ABOUT THE KISS

1.2K 135 1
                                    



Keesokan harinya, Rara enggan masuk sekolah. Serius Rara enggan masuk sekolah jika bukan hari terakhir masuk sekolah sebelum libur semester. Setidaknya hari ini siswa siswi hanya masuk pagi, pembagian rapor, absen, lalu pulang. Tapi bisakah ia bersembunyi saja di suatu tempat? Menunggu kakaknya mengambil rapornya lalu ikut pulang?

"Kenapa sih, Dek, sembunyi-sembunyi gitu?" Anggara memperhatikan Rara yang menempel di belakangnya sambil mengintip.

"Nggak apa-apa." Rara celingukan, mencari jalan sepi dan aman.

"Jelas ada apa-apa kalau sembunyi-sembunyi gitu, siapa yang kamu hindari? Wisnu? Bukannya semalam baik-baik aja dia ngantar kamu pulang?"

Rara menepuk punggung Anggara cukup keras hingga kakaknya mengaduh. Ya, semalam Wisnu mengantarnya pulang dengan selamat, dan bahkan laki-laki itu ikut turun untuk berpamitan pada Anggara. Tidak ada percakapan khusus diantara mereka. Sepanjang perjalanan, mereka hanya mendengarkan radio di dalam mobil Sarah untuk menghilangkan kecanggungan.

Jika diingat lagi, rasanya ia ingin pingsan saat itu juga, ingin menghilang dari muka bumi, ingin kembali ke Malang, dan ingin membeli mesin waktu. Rara takut bagaimana reaksi Wisnu kepadanya setelah ini. Pasti cara pandang terhadapnya akan berubah. Bagaimana dengan teman-temannya? Apakah dirinya akan menjadi topik pembahasan lagi? Oh tentu saja, apa sih yang tembok dan angin tidak bisa dengar? Apalagi tentangnya.

"Hai, Mas Anggara." Tiba-tiba kelima temannya sudah berada di belakang mereka. Bukannya menyapa Rara, Beben malah menyapa Anggara terlebih dahulu.

Rara terperanjat salah tingkah.

"Oh, hai, kalian apa kabar?"

"Baik, Mas, mau ambil rapor ya?" Masih Beben yang berbicara, nada centilnya membuat semua yang mendengar ingin muntah.

"Iya, Mas ambil rapor kamu dulu ya." Anggara menepuk kepala Rara sejenak, "nitip dia ya, daritadi kayak pengen main petak umpet." Rara cemberut, menggerutu tak jelas pada kakaknya.

"Hehe, siap Mas, Rara aman sama kita," ketika Anggara sudah berjalan menjauh. "Aman dari kita, belum tentu aman dari Wisnu, sih." Puput terkekeh.

"Ciyeee..., mukanya merah kayak udang rebus." Kelimanya menyenggol dan mencolek lengan Rara.

"Apaan sih. Aduh plis ya, nggak usah ngungkit masa lalu." Rara pura-pura tegar sambil mengibas rambutnya.

"Gimana rasanya ciuman sama cowok paling ganteng seantero sekolah?" Dilla menggandeng lengan kanan Rara.

"Kalian ngobrolin apa waktu doi nganterin lo pulang?" Beben menggandeng lengan kiri Rara. Mereka menyeretnya ke kantin.

"Jadi gimana ceritanya lo bisa nekat nyium Wisnu?" Puput berjalan mudur di depannya.

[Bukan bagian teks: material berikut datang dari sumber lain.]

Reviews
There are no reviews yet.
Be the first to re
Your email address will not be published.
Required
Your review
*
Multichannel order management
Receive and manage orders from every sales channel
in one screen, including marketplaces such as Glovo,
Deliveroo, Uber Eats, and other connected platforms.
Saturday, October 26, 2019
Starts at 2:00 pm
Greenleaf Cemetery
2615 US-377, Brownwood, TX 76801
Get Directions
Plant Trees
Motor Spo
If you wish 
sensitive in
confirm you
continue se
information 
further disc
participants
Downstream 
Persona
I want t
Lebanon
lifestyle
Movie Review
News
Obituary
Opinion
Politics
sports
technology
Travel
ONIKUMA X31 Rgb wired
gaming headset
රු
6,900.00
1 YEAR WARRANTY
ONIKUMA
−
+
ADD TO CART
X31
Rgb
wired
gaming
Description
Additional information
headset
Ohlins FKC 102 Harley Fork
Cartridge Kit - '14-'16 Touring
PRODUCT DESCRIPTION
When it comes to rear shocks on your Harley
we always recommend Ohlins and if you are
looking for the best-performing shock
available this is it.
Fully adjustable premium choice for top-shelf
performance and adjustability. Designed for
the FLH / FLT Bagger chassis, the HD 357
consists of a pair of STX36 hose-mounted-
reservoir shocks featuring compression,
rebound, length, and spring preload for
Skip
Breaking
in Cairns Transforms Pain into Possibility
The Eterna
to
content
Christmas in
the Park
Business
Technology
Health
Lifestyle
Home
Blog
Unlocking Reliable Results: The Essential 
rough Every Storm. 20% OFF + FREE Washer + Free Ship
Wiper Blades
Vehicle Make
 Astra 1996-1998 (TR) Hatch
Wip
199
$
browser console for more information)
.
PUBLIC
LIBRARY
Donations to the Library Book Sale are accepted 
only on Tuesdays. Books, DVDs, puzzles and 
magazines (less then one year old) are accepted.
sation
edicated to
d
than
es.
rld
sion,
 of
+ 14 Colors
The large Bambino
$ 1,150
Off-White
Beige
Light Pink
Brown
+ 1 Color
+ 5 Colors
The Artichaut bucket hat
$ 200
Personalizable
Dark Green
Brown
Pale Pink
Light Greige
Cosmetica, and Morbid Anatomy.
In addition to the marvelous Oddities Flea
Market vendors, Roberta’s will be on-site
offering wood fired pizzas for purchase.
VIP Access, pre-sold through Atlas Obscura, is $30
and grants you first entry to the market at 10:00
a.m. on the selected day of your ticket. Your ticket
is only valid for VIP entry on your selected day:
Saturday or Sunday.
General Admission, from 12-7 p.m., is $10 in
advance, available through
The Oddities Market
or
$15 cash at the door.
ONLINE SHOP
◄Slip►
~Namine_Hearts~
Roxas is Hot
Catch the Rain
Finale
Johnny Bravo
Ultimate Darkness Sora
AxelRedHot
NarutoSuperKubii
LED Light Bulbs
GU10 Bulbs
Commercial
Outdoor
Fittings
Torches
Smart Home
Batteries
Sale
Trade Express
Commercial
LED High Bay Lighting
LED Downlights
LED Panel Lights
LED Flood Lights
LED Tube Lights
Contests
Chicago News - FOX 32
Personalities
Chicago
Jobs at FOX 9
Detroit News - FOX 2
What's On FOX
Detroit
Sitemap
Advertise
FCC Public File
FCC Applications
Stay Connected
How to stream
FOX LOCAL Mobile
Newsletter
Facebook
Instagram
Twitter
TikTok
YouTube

"Kalian temen gue bukan, sih?" Rara akhirnya merengek. Runtuhlah pertahanannya. Pertanyaan-pertanyaan ini yang membuatnya takut masuk sekolah, selain bertemu Wisnu tentunya.

"Justru karena kita temen lo, Ra. Kita butuh informasi akurat."

"Aduh, plis dong gue nggak mau inget-inget lagi," rengek Rara putus asa ketika mereka duduk di kantin.

"Nggak bisa. Ingat! Tidak ada rahasia diantara kita." Beben menunjuk Rara.

Rara mencoba menetralisir perasaannya terlebih dulu, sebelum kembali mengingat bibir itu. Rasa manisnya, lembutnya, tatapannya... astaga, jantungnya bahkan masih berdetak kencang saat ini. Mereka tidak tahu sudah sepanas apa pipinya sekarang.

Teman-teman yang melihatnya iba sekaligus tertawa puas. "Jangan bilang... itu first kiss lo?"

Rara seketika membelalak, sambil menutup mulutnya.